I love the idea of experimentation and innovation; I abhor the idea of it being dependent on Anthropic and their theft. I've never rooted for the Chinese labs more strongly than after seeing this.
If you can't even be bothered to write a non-slop PR description, it doesn't bode particularly well for the content of the PR itself...
I'd tap out here too if I was a maintainer. Even if the change was perfect, if you could not be bothered to write the PR description, I am not going to waste my time with it.
Edit: My bad, the PR is to a fork, in that case it's not our business how the PR description is written.
How are there not race conditions all over the place?
It's a very complex thing, but not impossible. I'm very impressed that any LLM can do this
This PR is an implementation of the design from https://webkit.org/blog/7846/concurrent-javascript-it-can-wo.... I think it would be really cool if JavaScript had true shared object multi-threading without compromises (SharedArrayBuffer, postMessage are not that).
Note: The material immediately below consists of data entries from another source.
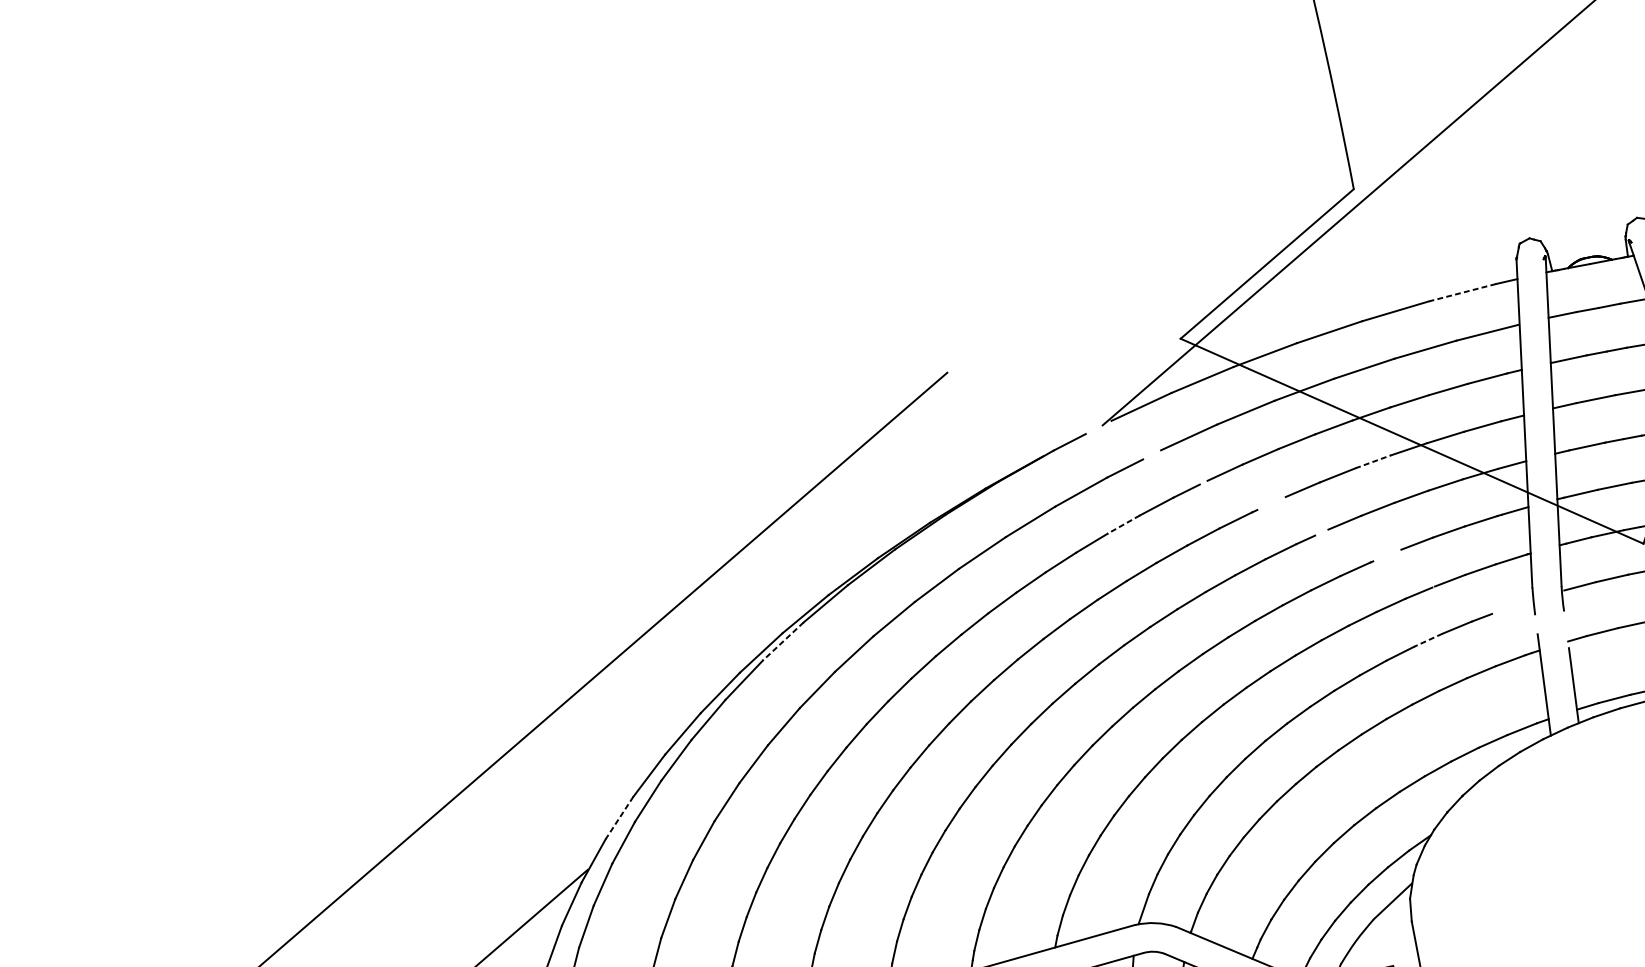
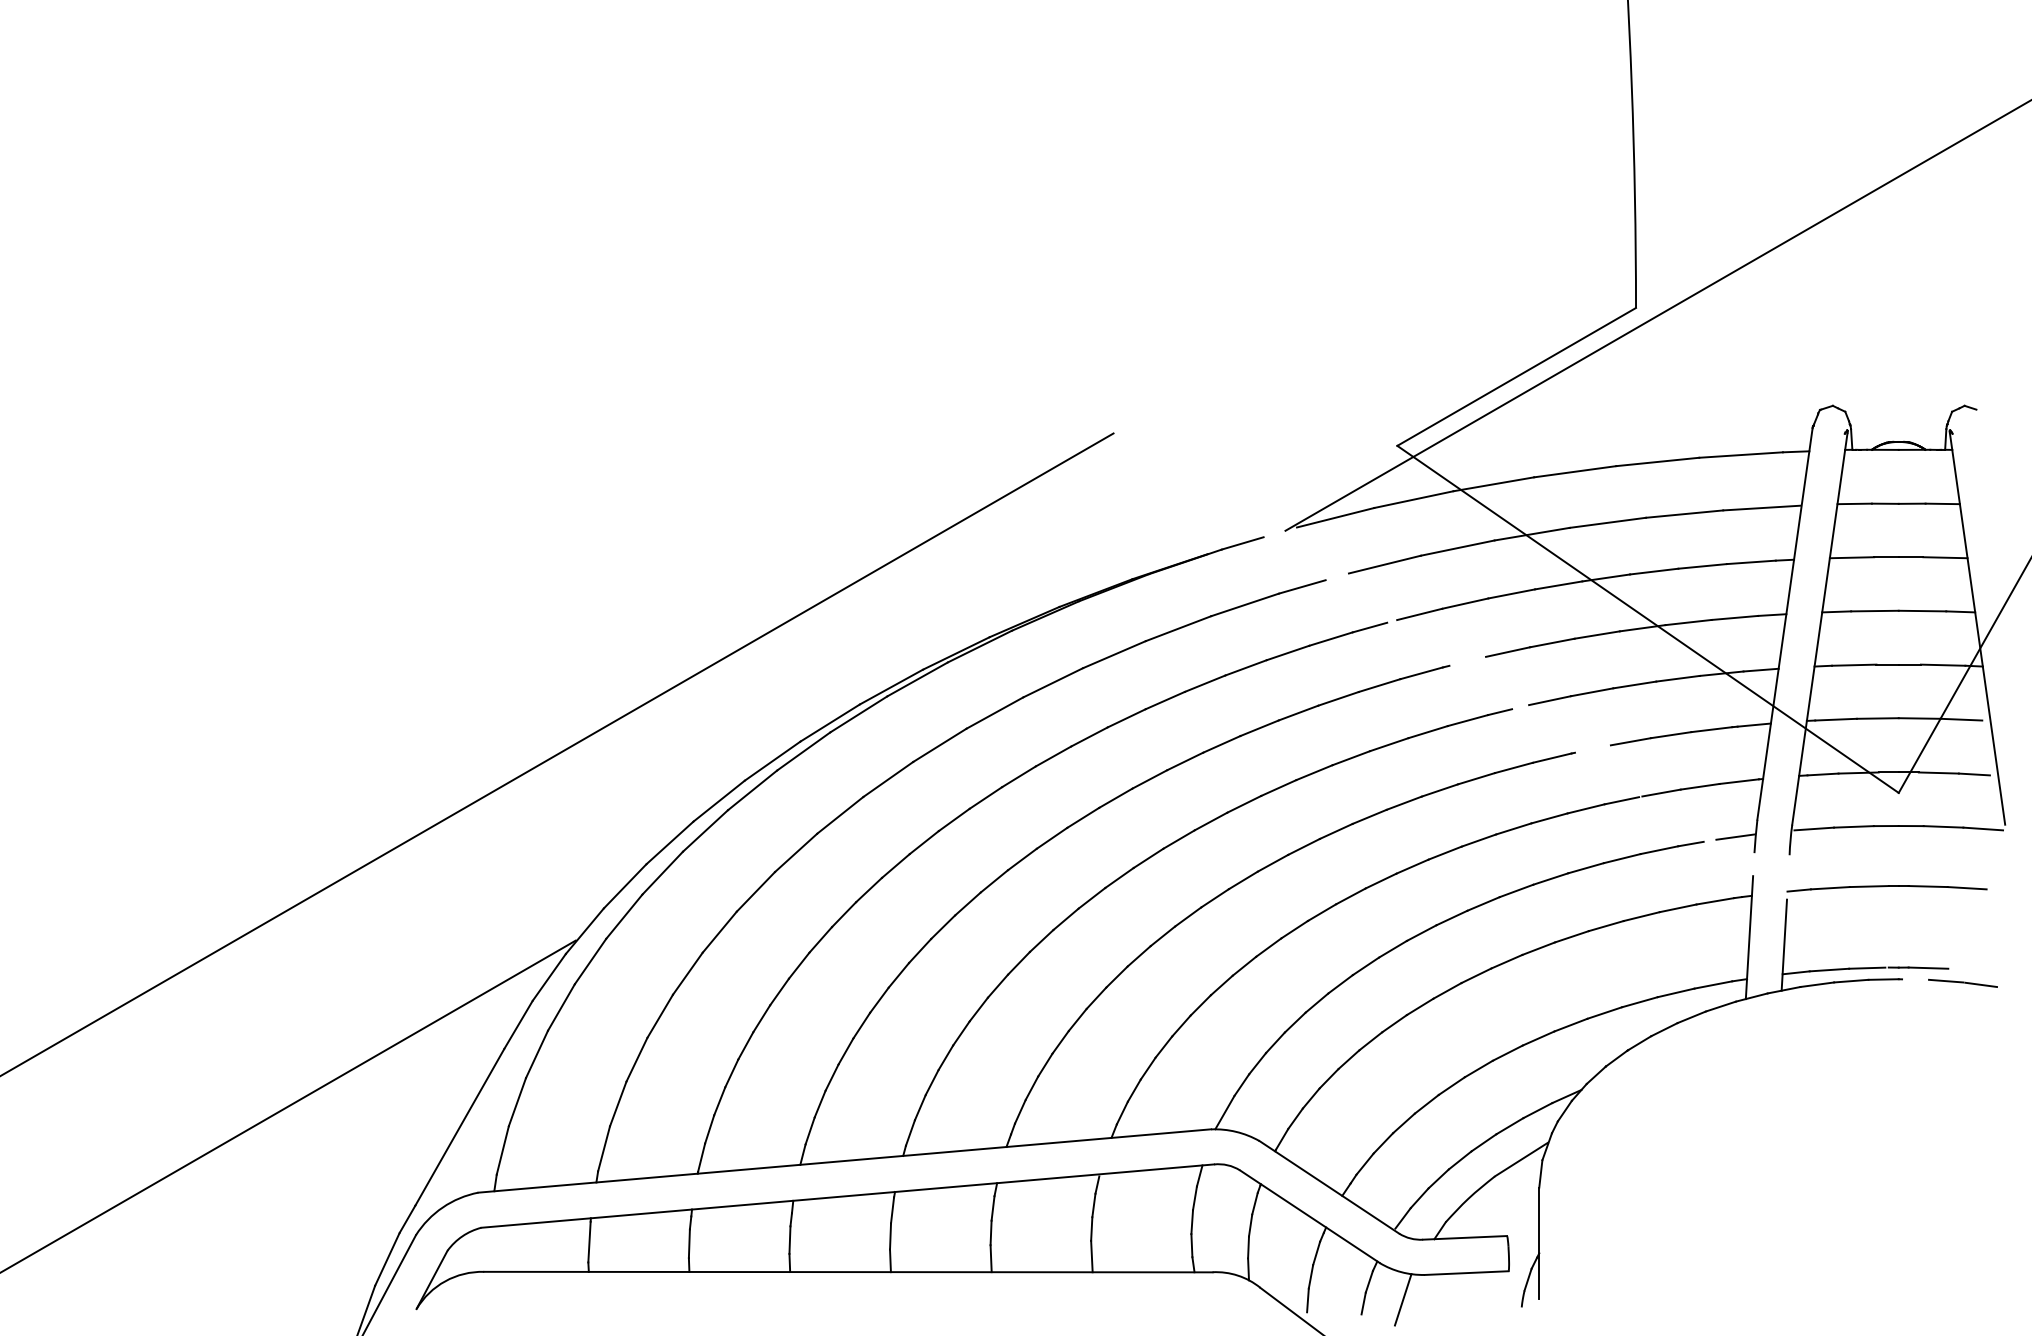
line: (1462, 293) -> (1741, 455), dashed -> solid
line: (1373, 462) -> (1597, 635), dashed -> solid
line: (1123, 525) -> (1287, 653), dashed -> solid
line: (1517, 604) -> (1735, 836), added
line: (1428, 640) -> (1622, 858), dashed -> solid
line: (783, 641) -> (858, 714), dashed -> solid
line: (619, 818) -> (625, 886), dashed -> solid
If we had both threads and structs, it’s likely the TypeScript compiler would never have needed to be rewritten in Go.
The title should be changed to clarify that it’s a PR to Bun’s JavaScriptCore fork and not the upstream WebKit.
This PR is scarier to merge than Bun’s Rust rewrite PR. There are a good number of benchmarks/stress tests, unit tests, and also TSAN runs and security scanner runs, but this is a more complex change than the Rust rewrite (yes, really). I’m also worried about syncing with upstream - today the “fork” is mostly a bunch of patches, but with this PR, changes to the JIT need to be reviewed for behavior when multiple threads are in use. Our best bet for this to move forward is figuring out a way for some constrained version to be upstreamed into WebKit proper, if that makes sense and if they’re interested.
And yes, the PR description is entirely Claude.
It makes me wonder how much of our software stack will become more malleable to big ideas and experiments in the future, like Filip’s idea here. Even if you don’t want to merge the code, it’s still an incredible existence proof that something like this could work.
The most important feature for a language runtime is reliability. It's the foundation, it should be boring. I need to know that the foundation is stable so that I can control the reliability of whatever's built on top.
AIs hallucinating a multithreaded JSC is not boring, it's scary.
AI is the epitome of the saying "if you want to go fast, go alone". This PR and the rust rewrite are incredible in scale and ambition. I still think theres a middle ground though of traditional committee-driven design with AI-driven iteration and POCs.
Barf
On a completely unrelated note, I wonder why Github is always down. Real mystery there.
“The bring-up log at the bottom is honest about what broke and what it took.”